Hans schob den Riegel von der Hofthür zurück und ging gleich in den Stall. Sonst war er immer erst in der Küche erschienen, dort seinen Morgenkaffe zu trinken; aber so gut ihm der sonst auch schmeckte, heut hatte er gar keinen Appetit darauf. In dem Hause war Alles still; vielleicht hörte ihn Keiner, und das wäre ihm das Liebste gewesen.

Er schirrte den Fuchs auf, wie er es gestern mit dem Bäcker verabredet hatte, und wollte das Thier eben aus dem Stall ziehen, als er Herrn Heinz aus dem Hause kommen sah, gerade auf den Pferdestall zu. Wo führt der Kukuk den Alten so früh her, brummte Hans.

Guten Morgen, Hans, sagte der Bäcker; schon so früh auf, das ist recht. War ein Hexenwetter heut Nacht.

Ein richtiges, sagte Hans.

Der Bäcker blickte den Hans so eigenthümlich an. Was will denn der Alte nur heut von Dir, dachte Hans.

Ich will fort, Meister! sagte er endlich, als der Bäcker noch immer keine Miene machte, den Platz vor dem Fuchs zu räumen, und bald den Fuchs, bald den Hans ansah.

Ist nicht so eilig, sagte der Bäcker, mußt auch noch erst den Kaffe trinken; aber – was ich sagen wollte, Hans – ich bin ein grader Kerl und mache nicht viel Worte. Es ist just nicht Sitte bei uns zu Lande, daß solche arme Schelme, wie Du, Hans, in die Familie von Großbauern heirathen. Aber das Mädel ist Dir gut, Hans, und so drückt man schon ein Auge zu. Viel kann ich ihr nicht mitgeben; aber Du bringst ja auch nicht viel. Ich lasse Euch Dein Haus wieder zurecht machen, da könnt Ihr ganz gut fertig werden; Du übernimmst die Außenwirtschaft, bis der August von den Soldaten kommt. Dann habt Ihr Beide sie zusammen, und wenn Ihr Euch nicht vertragen könnt, findet sich schon etwas Anderes für Dich. Und nun, Hans, geh' in die Küche und mach' es mit dem Mädchen richtig.

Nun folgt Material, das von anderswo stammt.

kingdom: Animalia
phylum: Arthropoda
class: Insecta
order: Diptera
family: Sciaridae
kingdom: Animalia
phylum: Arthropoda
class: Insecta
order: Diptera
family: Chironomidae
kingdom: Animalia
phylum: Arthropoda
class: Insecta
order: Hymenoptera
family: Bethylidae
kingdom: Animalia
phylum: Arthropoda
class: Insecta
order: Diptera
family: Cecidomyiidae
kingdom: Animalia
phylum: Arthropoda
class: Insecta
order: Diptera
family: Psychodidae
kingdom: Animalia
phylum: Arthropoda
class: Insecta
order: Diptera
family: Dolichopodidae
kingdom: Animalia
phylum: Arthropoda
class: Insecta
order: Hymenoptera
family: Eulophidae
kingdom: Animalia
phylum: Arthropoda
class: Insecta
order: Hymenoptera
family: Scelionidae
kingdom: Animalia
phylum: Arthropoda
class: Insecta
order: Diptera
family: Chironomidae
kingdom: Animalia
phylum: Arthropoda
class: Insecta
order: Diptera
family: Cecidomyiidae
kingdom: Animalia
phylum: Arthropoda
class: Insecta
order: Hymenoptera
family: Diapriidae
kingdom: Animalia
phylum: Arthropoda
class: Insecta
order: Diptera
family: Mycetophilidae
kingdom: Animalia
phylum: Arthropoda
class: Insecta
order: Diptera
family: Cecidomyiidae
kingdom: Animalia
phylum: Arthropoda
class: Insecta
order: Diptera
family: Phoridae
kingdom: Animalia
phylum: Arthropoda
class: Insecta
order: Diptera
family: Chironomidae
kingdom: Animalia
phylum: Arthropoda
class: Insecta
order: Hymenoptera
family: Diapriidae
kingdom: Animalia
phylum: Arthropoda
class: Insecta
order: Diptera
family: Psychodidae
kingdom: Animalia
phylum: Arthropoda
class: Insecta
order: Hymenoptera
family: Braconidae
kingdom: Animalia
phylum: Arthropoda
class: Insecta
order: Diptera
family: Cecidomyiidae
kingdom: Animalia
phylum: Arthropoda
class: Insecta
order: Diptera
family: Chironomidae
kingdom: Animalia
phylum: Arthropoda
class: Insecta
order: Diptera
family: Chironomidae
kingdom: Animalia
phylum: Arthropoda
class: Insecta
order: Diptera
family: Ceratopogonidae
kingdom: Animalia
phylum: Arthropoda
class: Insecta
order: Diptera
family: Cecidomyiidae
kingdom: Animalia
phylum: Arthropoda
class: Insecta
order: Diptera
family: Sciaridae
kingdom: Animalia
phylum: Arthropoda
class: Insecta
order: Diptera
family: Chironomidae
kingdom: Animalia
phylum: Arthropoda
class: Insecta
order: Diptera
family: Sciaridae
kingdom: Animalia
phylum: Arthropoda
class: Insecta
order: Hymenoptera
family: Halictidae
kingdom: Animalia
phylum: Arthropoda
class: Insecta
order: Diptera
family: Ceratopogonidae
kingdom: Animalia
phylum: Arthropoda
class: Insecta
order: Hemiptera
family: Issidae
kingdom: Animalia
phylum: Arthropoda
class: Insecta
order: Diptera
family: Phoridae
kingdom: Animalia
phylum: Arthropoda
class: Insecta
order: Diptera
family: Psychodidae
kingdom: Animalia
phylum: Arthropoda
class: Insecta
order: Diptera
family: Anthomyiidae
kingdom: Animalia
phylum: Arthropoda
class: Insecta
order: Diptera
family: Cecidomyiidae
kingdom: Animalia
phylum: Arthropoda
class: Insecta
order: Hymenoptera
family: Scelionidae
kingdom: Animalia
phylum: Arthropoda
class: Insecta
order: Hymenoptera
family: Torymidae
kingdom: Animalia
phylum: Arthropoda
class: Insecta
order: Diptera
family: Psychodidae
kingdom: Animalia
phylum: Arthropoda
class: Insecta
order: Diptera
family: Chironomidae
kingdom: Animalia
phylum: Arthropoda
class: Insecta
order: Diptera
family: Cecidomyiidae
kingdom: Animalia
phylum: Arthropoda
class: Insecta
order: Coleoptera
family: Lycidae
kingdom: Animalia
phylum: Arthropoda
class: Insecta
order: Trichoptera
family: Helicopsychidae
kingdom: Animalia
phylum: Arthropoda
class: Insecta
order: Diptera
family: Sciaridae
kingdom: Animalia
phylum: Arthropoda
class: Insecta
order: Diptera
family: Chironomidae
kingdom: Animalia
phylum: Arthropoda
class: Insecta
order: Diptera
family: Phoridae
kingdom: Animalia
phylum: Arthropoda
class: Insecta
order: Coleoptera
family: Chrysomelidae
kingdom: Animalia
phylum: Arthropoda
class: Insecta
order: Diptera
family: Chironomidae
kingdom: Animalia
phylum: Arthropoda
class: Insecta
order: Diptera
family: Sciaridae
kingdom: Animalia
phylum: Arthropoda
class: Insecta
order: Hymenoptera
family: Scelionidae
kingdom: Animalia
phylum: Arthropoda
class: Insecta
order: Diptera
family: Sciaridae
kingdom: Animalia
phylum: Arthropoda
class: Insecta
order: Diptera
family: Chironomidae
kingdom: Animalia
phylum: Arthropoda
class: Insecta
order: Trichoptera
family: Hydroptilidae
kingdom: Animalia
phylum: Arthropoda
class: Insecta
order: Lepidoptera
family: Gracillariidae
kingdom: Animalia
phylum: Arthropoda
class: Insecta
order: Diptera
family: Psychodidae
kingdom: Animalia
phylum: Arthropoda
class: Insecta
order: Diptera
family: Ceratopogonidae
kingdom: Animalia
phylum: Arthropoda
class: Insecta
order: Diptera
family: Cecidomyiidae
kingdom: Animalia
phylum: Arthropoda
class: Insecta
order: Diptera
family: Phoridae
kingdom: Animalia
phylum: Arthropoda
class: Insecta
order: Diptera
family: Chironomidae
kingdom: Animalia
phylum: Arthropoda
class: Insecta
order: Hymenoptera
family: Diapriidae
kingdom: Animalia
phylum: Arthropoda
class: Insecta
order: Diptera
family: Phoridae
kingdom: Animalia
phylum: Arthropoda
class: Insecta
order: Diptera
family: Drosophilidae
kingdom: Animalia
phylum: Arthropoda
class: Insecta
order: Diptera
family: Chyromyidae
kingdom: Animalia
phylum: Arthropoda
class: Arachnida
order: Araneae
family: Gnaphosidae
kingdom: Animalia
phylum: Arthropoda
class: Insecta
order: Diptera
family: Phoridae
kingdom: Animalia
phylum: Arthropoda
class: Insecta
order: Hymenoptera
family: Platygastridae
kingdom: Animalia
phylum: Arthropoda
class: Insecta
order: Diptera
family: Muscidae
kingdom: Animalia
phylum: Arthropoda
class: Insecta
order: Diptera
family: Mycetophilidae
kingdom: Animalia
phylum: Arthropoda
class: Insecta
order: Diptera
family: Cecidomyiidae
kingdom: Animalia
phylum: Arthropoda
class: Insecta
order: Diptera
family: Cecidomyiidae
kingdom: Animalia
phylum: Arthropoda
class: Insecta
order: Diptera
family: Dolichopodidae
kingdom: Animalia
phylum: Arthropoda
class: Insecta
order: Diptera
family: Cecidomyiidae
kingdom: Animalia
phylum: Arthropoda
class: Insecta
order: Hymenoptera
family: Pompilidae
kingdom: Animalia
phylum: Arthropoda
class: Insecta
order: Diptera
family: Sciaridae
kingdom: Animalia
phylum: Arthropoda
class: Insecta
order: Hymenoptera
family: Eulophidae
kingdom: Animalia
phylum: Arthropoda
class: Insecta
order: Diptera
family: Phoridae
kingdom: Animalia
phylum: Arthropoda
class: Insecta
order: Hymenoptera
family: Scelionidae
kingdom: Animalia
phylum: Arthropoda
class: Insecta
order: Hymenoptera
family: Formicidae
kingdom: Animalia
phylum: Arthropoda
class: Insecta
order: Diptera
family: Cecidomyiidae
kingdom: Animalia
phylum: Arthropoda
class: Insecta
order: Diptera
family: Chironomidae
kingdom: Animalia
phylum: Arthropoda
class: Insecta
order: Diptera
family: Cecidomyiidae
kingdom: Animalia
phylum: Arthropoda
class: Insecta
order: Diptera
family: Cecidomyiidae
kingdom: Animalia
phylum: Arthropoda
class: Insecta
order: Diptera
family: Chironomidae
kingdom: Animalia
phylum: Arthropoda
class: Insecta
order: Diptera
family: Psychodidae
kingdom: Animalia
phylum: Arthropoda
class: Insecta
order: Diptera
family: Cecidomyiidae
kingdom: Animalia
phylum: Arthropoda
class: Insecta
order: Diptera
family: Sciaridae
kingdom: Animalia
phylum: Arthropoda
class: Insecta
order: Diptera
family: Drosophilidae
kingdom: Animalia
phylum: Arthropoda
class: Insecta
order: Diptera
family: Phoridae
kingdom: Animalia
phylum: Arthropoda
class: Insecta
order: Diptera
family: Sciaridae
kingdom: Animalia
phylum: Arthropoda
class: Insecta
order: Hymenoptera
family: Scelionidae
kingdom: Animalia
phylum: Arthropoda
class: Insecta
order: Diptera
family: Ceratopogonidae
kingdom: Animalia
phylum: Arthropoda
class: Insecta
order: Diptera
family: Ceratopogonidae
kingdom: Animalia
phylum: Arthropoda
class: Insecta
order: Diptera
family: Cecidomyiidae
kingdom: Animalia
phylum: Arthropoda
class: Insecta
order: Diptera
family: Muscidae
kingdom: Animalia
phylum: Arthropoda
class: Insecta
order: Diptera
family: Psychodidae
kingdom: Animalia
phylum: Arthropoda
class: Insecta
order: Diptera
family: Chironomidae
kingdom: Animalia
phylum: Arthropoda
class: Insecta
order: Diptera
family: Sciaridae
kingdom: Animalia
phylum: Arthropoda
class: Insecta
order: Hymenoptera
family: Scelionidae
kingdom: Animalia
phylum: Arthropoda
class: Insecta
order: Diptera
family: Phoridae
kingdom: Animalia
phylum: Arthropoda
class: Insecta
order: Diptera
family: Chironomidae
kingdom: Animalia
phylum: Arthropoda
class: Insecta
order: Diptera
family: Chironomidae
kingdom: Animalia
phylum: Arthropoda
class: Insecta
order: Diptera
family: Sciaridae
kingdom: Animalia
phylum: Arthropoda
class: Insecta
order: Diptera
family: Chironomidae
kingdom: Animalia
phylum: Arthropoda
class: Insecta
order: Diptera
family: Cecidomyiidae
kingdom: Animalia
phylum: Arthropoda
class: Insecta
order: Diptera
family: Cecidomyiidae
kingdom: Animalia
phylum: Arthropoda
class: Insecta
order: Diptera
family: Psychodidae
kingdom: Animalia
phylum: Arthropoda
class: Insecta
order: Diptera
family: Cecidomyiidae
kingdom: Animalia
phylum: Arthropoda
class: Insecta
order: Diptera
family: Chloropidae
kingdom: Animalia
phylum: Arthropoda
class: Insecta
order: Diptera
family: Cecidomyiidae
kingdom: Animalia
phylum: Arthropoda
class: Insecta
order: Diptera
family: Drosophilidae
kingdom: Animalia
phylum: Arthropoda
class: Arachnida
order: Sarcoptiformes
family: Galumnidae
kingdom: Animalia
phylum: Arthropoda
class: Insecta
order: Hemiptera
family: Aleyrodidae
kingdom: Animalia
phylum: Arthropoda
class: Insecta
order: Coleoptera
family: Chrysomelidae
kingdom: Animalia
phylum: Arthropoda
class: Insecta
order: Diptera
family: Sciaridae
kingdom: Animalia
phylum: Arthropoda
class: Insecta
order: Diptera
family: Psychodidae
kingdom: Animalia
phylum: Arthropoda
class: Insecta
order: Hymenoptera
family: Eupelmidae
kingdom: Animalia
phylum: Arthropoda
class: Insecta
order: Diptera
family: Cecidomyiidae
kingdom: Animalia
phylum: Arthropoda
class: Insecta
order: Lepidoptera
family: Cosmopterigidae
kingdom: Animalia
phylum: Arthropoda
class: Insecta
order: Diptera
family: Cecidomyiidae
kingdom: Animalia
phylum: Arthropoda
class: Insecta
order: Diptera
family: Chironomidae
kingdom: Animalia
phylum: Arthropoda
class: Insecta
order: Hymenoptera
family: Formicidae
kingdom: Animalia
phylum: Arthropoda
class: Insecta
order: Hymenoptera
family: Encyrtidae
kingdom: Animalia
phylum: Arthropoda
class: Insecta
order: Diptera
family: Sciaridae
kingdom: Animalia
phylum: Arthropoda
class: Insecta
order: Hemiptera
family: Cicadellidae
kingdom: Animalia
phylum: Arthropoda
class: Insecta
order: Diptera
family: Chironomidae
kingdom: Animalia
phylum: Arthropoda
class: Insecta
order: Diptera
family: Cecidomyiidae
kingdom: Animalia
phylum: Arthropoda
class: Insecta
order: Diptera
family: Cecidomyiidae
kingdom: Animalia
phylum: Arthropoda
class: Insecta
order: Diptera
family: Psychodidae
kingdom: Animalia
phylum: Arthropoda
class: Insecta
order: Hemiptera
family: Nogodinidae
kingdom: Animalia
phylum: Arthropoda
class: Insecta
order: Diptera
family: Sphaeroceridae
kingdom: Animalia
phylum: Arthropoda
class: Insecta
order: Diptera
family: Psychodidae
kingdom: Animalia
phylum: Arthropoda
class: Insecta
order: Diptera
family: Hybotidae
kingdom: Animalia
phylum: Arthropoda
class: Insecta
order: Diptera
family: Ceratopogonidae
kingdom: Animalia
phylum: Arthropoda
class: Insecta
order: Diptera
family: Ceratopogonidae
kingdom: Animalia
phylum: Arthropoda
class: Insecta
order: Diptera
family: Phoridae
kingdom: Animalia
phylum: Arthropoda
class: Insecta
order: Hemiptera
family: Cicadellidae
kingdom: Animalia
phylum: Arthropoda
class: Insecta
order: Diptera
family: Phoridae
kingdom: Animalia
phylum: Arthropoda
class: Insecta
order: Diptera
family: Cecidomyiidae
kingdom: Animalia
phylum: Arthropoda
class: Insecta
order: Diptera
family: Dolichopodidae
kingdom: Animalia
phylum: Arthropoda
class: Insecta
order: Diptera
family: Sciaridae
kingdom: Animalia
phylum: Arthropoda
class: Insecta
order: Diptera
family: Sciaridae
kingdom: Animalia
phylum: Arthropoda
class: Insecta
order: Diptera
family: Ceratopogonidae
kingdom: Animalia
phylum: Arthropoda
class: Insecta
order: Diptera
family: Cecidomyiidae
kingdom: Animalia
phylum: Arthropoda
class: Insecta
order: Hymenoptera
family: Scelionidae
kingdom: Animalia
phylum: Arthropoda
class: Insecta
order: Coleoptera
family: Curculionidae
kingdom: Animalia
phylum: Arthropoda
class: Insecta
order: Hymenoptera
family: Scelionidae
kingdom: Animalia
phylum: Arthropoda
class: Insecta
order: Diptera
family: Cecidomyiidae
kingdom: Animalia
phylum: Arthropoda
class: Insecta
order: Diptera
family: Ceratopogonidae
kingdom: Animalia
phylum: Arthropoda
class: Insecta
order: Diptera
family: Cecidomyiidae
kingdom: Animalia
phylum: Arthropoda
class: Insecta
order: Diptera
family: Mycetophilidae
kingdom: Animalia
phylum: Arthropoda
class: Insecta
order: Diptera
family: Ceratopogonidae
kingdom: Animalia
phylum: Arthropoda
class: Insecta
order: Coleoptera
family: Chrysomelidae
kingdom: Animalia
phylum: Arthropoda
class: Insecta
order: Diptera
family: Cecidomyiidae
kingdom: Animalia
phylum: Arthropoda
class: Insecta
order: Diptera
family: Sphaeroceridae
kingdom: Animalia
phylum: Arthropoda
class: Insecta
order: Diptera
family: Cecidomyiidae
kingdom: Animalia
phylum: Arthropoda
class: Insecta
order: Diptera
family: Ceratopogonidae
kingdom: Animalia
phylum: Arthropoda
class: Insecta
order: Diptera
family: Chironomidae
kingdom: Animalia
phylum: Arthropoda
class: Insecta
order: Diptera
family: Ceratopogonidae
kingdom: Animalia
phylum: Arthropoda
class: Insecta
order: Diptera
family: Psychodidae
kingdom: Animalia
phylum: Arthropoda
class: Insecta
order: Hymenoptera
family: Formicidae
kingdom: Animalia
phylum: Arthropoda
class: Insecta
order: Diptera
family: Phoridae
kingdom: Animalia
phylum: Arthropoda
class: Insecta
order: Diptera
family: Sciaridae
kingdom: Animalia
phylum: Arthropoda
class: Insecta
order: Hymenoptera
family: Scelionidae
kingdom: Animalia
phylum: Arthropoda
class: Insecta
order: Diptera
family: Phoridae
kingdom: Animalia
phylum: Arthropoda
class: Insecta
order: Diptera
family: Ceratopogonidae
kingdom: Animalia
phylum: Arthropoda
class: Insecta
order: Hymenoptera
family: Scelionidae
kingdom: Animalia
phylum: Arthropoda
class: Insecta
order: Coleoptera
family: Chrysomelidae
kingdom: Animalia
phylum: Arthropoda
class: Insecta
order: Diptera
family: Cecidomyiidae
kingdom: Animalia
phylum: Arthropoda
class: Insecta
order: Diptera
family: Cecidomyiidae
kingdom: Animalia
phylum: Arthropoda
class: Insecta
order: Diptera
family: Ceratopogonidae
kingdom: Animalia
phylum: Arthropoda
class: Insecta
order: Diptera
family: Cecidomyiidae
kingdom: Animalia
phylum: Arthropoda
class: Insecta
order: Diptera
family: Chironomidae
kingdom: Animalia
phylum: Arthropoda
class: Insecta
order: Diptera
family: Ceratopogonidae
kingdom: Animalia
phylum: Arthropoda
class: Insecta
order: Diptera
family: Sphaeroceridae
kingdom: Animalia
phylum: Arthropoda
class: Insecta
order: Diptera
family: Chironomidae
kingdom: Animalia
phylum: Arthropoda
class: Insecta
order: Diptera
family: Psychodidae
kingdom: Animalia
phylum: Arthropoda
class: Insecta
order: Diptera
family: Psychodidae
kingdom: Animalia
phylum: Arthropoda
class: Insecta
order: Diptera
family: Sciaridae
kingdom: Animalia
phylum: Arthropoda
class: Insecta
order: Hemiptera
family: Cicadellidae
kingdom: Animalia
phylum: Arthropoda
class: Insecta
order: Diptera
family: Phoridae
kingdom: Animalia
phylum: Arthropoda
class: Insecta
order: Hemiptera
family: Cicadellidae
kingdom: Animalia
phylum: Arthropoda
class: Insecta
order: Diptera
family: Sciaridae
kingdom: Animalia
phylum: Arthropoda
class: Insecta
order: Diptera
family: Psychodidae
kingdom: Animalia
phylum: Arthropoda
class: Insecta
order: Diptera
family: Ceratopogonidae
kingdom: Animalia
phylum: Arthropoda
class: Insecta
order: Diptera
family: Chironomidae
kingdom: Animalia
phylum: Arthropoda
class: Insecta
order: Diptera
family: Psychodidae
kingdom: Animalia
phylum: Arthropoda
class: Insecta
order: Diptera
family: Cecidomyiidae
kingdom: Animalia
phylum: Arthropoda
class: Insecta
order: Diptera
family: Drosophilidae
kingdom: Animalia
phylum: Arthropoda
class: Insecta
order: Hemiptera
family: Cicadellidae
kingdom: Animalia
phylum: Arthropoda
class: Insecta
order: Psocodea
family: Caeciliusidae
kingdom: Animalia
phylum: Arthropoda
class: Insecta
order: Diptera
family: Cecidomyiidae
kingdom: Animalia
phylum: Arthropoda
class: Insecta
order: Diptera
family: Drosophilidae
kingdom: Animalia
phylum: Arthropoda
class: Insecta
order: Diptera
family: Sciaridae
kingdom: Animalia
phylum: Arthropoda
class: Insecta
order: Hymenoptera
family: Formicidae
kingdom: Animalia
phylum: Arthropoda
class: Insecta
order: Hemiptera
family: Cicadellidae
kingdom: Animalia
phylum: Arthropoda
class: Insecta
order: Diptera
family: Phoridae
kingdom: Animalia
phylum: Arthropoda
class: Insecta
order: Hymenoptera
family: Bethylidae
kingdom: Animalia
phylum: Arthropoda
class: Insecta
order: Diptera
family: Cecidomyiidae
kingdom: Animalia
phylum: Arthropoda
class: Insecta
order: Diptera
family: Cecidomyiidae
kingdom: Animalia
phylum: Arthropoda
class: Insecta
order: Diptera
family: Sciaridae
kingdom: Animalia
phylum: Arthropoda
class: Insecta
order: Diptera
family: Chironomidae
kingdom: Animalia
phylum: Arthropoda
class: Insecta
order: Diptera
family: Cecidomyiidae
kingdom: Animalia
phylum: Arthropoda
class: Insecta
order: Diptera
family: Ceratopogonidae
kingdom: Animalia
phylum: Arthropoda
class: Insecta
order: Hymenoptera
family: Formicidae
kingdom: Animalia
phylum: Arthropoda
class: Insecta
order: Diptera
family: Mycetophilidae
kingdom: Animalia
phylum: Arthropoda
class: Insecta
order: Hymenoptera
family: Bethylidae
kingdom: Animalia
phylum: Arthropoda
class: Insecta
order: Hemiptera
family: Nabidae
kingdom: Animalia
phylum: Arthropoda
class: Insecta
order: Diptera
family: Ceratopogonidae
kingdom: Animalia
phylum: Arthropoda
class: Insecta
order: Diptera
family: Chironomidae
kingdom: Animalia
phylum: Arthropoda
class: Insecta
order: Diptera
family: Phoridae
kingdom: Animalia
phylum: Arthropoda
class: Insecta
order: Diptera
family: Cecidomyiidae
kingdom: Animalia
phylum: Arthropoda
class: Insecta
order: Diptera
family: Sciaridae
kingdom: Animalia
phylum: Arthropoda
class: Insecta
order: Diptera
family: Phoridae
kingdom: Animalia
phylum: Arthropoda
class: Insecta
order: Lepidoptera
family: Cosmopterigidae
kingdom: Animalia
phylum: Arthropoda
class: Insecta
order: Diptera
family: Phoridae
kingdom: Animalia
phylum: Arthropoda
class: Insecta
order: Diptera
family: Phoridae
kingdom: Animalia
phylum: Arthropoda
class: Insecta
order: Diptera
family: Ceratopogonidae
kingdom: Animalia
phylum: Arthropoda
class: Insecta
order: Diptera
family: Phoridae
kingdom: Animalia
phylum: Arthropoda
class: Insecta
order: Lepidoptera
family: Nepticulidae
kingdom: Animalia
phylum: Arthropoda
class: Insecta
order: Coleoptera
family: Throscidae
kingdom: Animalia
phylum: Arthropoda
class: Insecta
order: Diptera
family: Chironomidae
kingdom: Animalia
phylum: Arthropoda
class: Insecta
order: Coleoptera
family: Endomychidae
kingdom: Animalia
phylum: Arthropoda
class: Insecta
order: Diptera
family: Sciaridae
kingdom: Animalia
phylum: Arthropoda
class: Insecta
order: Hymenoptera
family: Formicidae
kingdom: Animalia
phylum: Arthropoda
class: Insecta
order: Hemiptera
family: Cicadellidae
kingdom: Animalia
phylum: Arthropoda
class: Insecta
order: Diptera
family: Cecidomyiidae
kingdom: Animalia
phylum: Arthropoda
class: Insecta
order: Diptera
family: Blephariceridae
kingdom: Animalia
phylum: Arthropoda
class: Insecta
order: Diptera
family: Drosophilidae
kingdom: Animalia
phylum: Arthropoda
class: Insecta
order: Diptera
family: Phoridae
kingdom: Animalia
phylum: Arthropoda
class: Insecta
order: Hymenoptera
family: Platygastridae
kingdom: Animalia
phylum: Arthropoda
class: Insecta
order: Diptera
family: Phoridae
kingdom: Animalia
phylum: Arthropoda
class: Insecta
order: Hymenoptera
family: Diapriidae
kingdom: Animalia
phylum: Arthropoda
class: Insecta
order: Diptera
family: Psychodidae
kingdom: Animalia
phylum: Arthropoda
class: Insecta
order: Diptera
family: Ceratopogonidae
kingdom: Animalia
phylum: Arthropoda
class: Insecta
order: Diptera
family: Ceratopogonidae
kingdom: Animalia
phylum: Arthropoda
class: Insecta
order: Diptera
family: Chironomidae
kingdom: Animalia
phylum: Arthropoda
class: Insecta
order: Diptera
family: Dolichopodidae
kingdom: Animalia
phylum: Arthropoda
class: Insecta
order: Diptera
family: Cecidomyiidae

Hans hatte während dieser langen Rede sich von einem seiner langen Beine auf's andere gestellt und zwanzigmal den Mund geöffnet, um Herrn Heinz für seine gute Meinung zu danken; aber Herr Heinz war so im Zuge gewesen, wie ein Gaul auf glattem Wege, und nun, da er schwieg, wollte der Hans, der Meister hätte noch eine halbe Stunde fortgesprochen.

Nun, Hans? sagte der Bäcker, als sich Hans nicht rührte. Das hat Dich überrascht, gelt? und er lächelte das zufriedenste Wohlthäterlächeln. Hans raffte sich zusammen und sagte: Ich dank' Euch, Herr Heinz, von ganzem Herzen danke ich Euch; aber es kann nicht sein. Eure Anne ist ein kreuzbraves Mädel, der ich alles Gute gönne. Sie bekommt auch gewiß noch einen Besseren, als mich; es sollte mir herzlich leid thun, wenn sie sich's zu Herzen nähme, daß sie mich nicht haben kann. Aber es kann schon nicht sein.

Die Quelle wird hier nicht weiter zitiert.